Anemia can affect the erythrocytes sedimentation, causing
an acceleration of the global phenomenon. We evaluated
the effect of anemia by employing samples of 141 patients,
with a hemoglobin level ranging from 72 to 109 g/L,
minimizing variables that can affect the manual technique
for the Westergren method. In this study, VES-Matic 5
showed a good comparison against Westergren by statistic
Passing–Bablok regression and no significant systematic
difference was found, except for ESR high values, when
constant and proportional differences were found, clinically
not significant. Our data are in agreement with the previous
study.
ESR varies greatly with age and sex and can be influenced
by lifestyle factors (physical activity, smoking, and alcohol
consumption), and common metabolic abnormalities
(obesity and related metabolic syndrome).
Although reference values should be established locally,
many laboratories are adopting references published
in papers or books or stated by the manufacturers.In this regard, some consideration should be
made: reference ranges were published years ago when
there were variations in methodology such as different
pipettes and materials used in the Westergren method.
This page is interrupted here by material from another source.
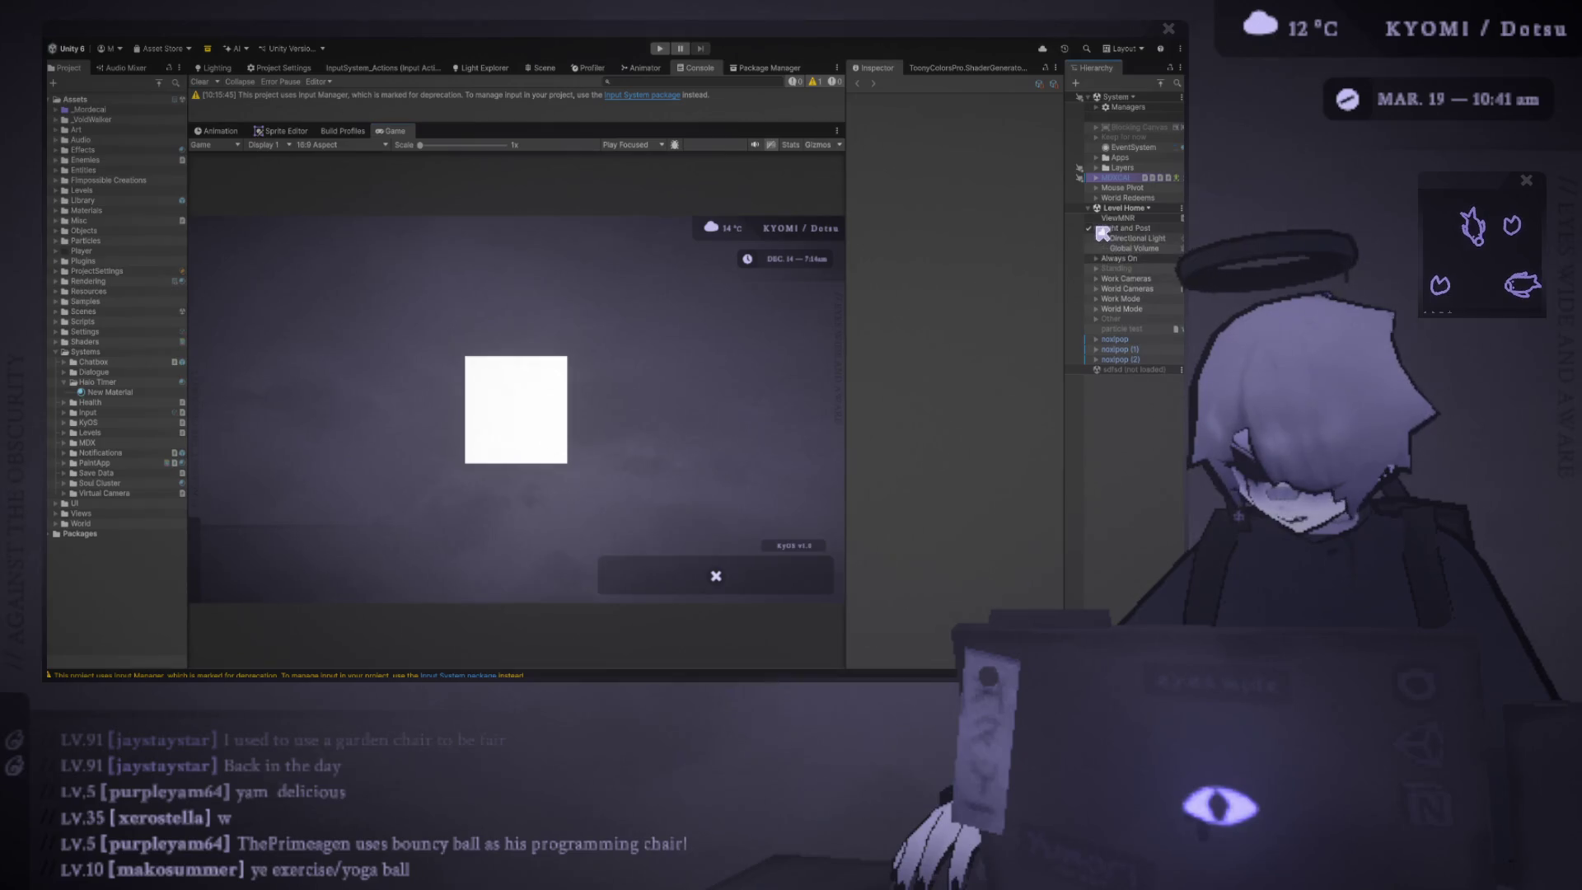
{"action": "left_click", "coordinate": [1097, 238]}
In an effort, to achieve maximum diagnostic efficiency
when interpreting the results of the ESR test, this issue
deserves special attention.
In this study, VES-Matic 5 showed reference ranges that
meet those obtained utilizing the Westergren method.
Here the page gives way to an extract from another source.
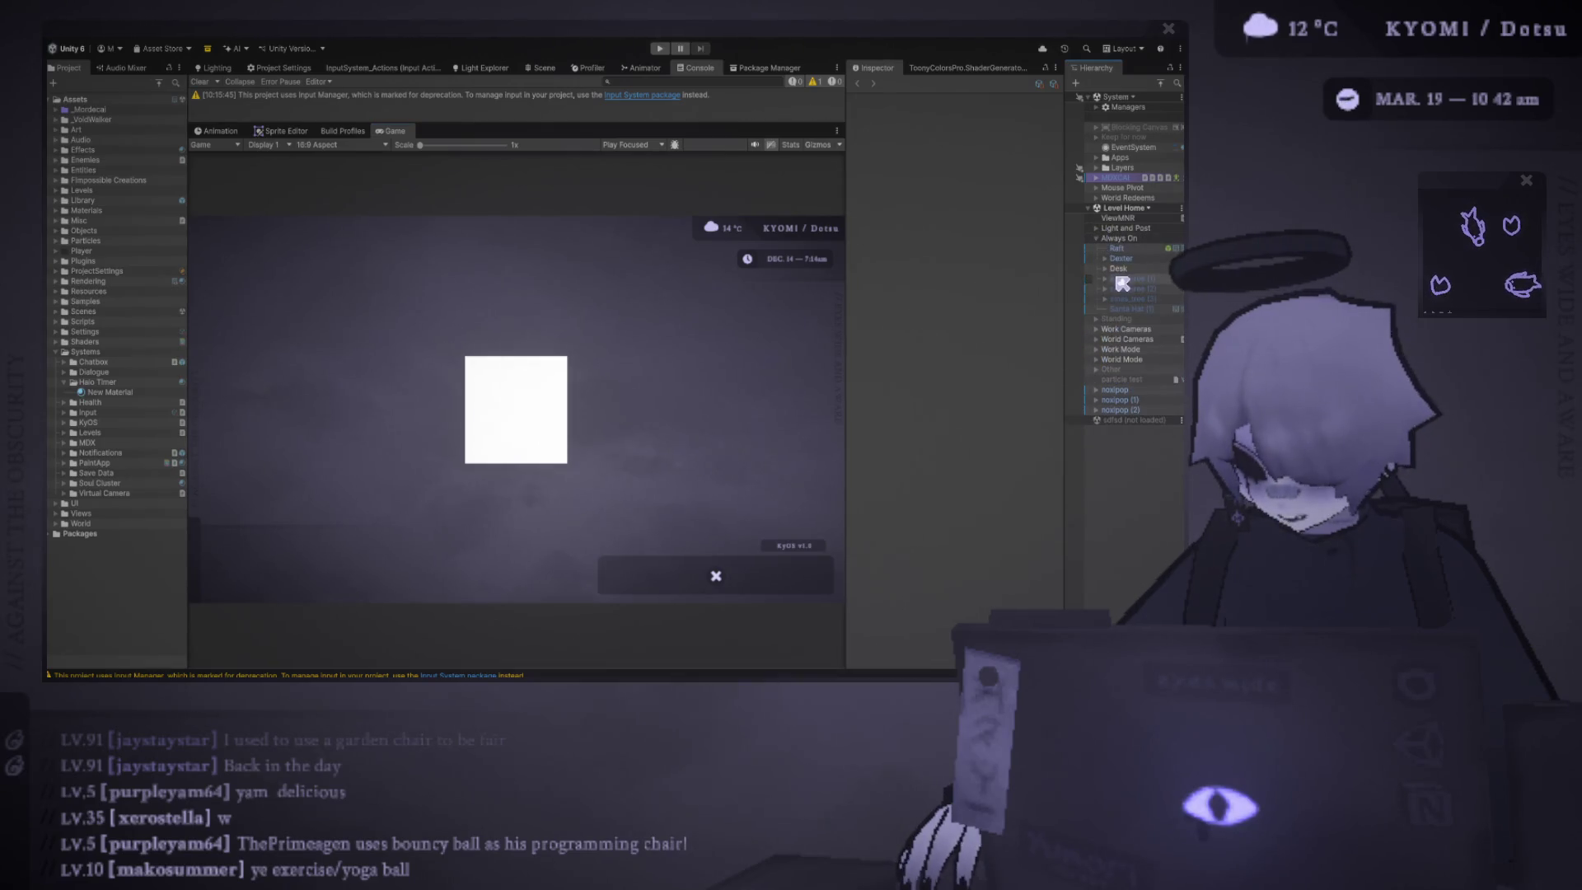
{"action": "left_click", "coordinate": [1118, 269]}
The preliminary upper range of the present study should
be interpreted considering undiluted samples and
a non-parametric approach, statistical method
recommended by CLSI. The highest ESR was found
in healthy subjects over 70, different in men and women,
and therefore separate values should be established
for people in this age bracket.
This study assessed the analytical validity of the VES-Matic
5 analyzer and the comparability with the gold standard
method. According to our findings, and considerating
that there are useful commercial QC and suitable
EQA materials and programs, the VES-Matic 5 can be
employed appropriately for routine purposes. Finally,
the VES-Matic 5 works using AI-based software for the
reduction of pre-analytical errors including mislabeled,
hemolyzed, or coagulated samples. Laboratory medicine
has a central role in the diagnostic workup of many diseases
and the application of AI can improve diagnostics through
more accurate detection of pathology. Determination
of erythrocyte sedimentation parameters utilizing AI
has already been found to allow the monitoring of rare
hereditary neurodegenerative diseases and further studies
may reveal other possible clinical applications. In conclusion, ESR is by no means an obsolete test.